Module write_slice

Expand description

write_slice plan — Phase 13.1 trailblazer.

write_slice(dest, source, ranges) -> dest:

dest[start_0..end_0, ..., start_{N-1}..end_{N-1}] = source

Assign semantics (not accumulate — that distinguishes WriteSlicePlan from ScatterAddPlan). Drives Fuel team’s persistent KV-cache append during autoregressive decoding — step 9c E.3.3 of their Phase 7.6 integration.

Dtype coverage spans the entire baracuda element bank via byte-width dispatch (sizeof(T) ∈ {1, 2, 4, 8, 16}), with a separate nibble-packed kernel for [S4] / [U4]. Bound is T: DeviceRepr + Copy + 'static (same as TensorRef) so the same plan covers Element-family, IntElement-family, and FpElement-family dtypes uniformly.

No backward — write_slice is non-differentiable in Fuel’s autograd model.

§Fast paths

Full-width minor axes — when ranges[i] == (0, dest_shape[i]) for all i > 0, the source maps to one contiguous chunk of dest starting at offset start_0 * stride[0] * sizeof(T). A single cuMemcpyDtoDAsync does the copy. This is the KV-cache append shape and the most performance-critical case.
Whole dest covered — when source-shape == dest-shape and ranges fully cover dest, a single cuMemcpyDtoDAsync of the whole buffer (degenerate of case 1).
Otherwise — generic per-slab-element kernel. One thread per source element computes the dest linear offset from the slab coord shifted by range_start.

§S4 / U4 constraint

Nibble-packed dtypes pack two elements per u8. To avoid read-modify-write across the byte boundary, the trailblazer requires that start_{N-1} and end_{N-1} on the innermost axis be even. A non-even innermost range returns Error::Unsupported at select time.

Structs§

WriteSliceArgs: Args bundle for a write_slice launch.
WriteSliceDescriptor: Descriptor for a write_slice op.
WriteSlicePlan: write_slice plan.

:: Excerpted records ::

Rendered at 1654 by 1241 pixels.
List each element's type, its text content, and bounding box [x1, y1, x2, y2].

---

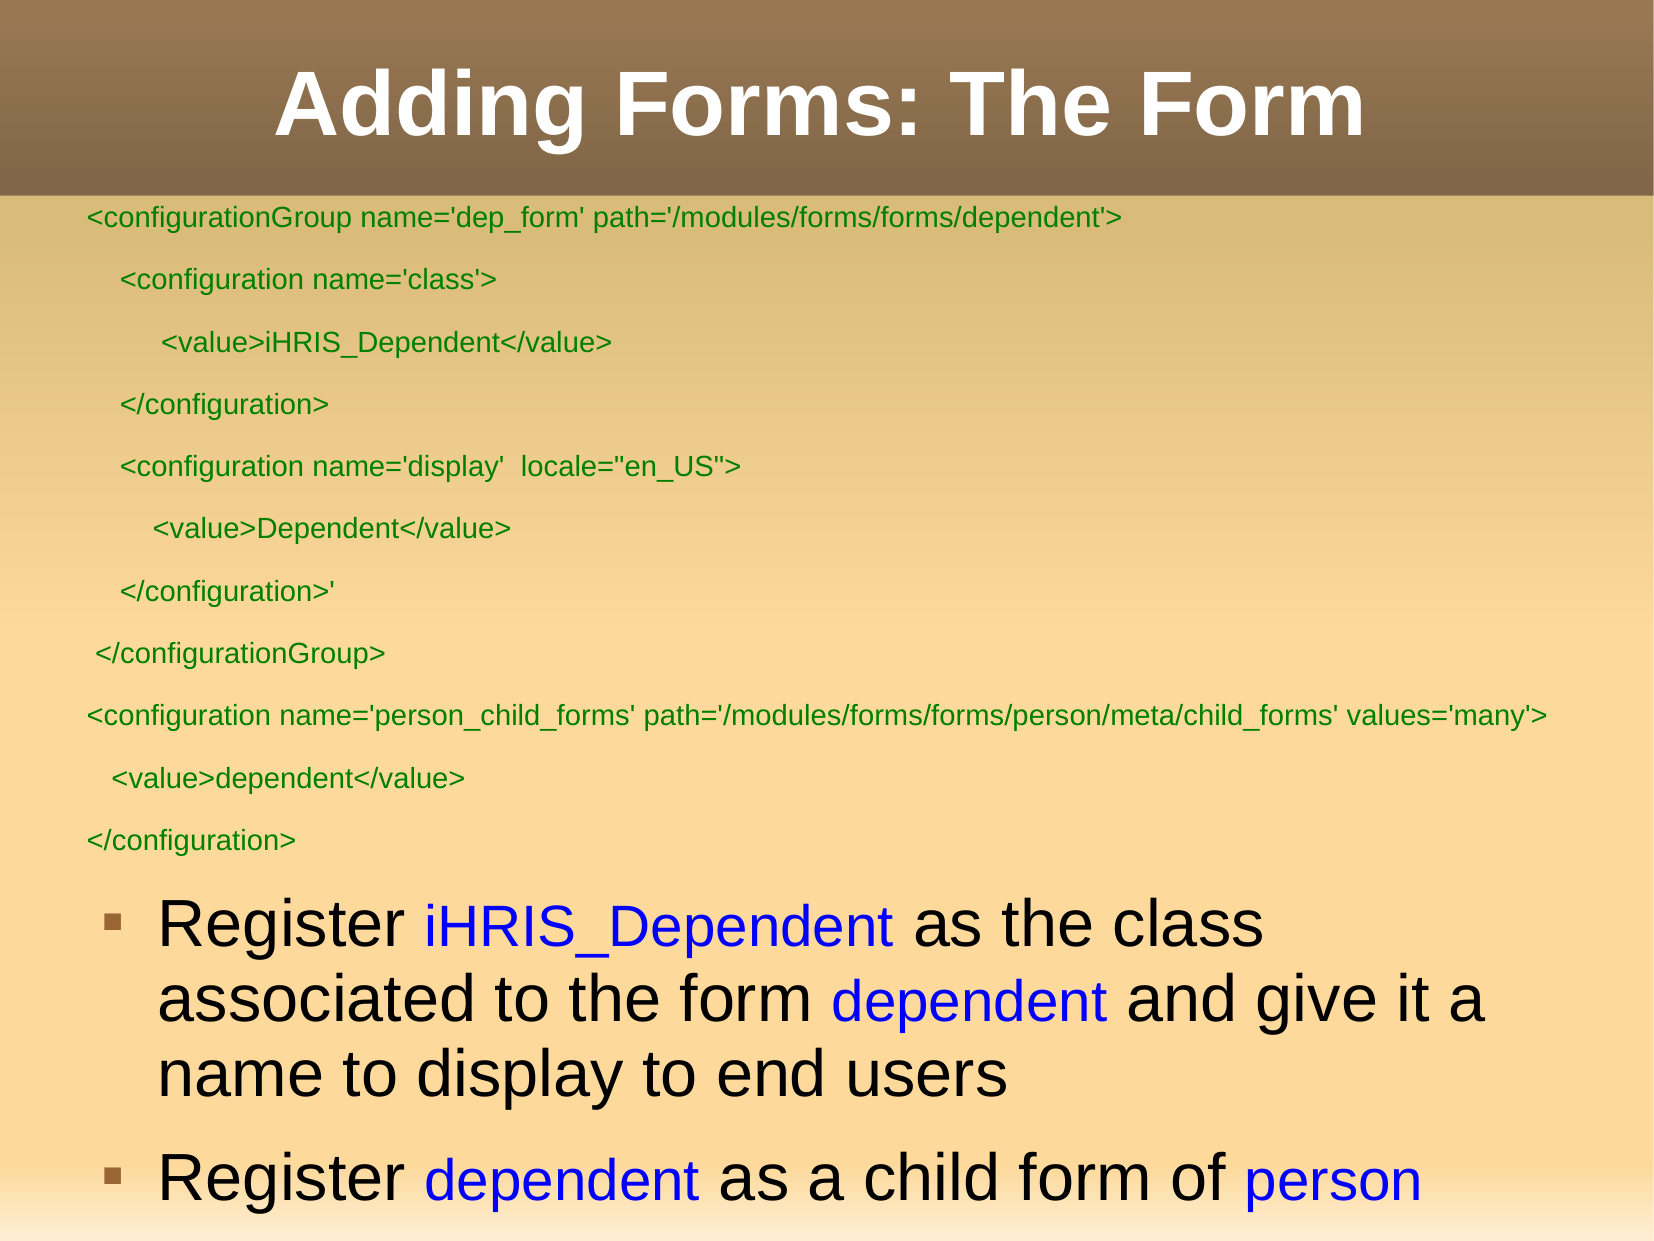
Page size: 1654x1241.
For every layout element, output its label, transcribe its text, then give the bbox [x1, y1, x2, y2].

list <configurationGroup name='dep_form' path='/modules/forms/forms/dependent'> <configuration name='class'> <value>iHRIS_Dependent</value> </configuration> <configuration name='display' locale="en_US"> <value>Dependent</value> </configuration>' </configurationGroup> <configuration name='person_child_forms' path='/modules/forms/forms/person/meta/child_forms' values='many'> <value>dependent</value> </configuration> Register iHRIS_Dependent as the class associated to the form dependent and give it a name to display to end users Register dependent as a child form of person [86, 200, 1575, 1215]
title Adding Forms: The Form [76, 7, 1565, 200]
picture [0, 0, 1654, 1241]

:: Exercises ::
- 1) From the write_slice module page, quote the passage that begins at the words "Assign semantics (not" and ends after the words "FpElement-family dtypes uniformly.".
- 2) Answer these from the write_slice module page:
(a) Which plan does WriteSlicePlan's assign semantics distinguish it from?
(b) What single call performs the copy in the full-width minor axes fast path?
(c) What does a non-even innermost range return for S4/U4 dtypes?

:: Full solutions ::
- 1)
Assign semantics (not accumulate — that distinguishes WriteSlicePlan from ScatterAddPlan). Drives Fuel team’s persistent KV-cache append during autoregressive decoding — step 9c E.3.3 of their Phase 7.6 integration.

Dtype coverage spans the entire baracuda element bank via byte-width dispatch (sizeof(T) ∈ {1, 2, 4, 8, 16}), with a separate nibble-packed kernel for [S4] / [U4]. Bound is T: DeviceRepr + Copy + 'static (same as TensorRef) so the same plan covers Element-family, IntElement-family, and FpElement-family dtypes uniformly.

- 2)
(a) ScatterAddPlan.
(b) A single cuMemcpyDtoDAsync.
(c) Error::Unsupported, at select time.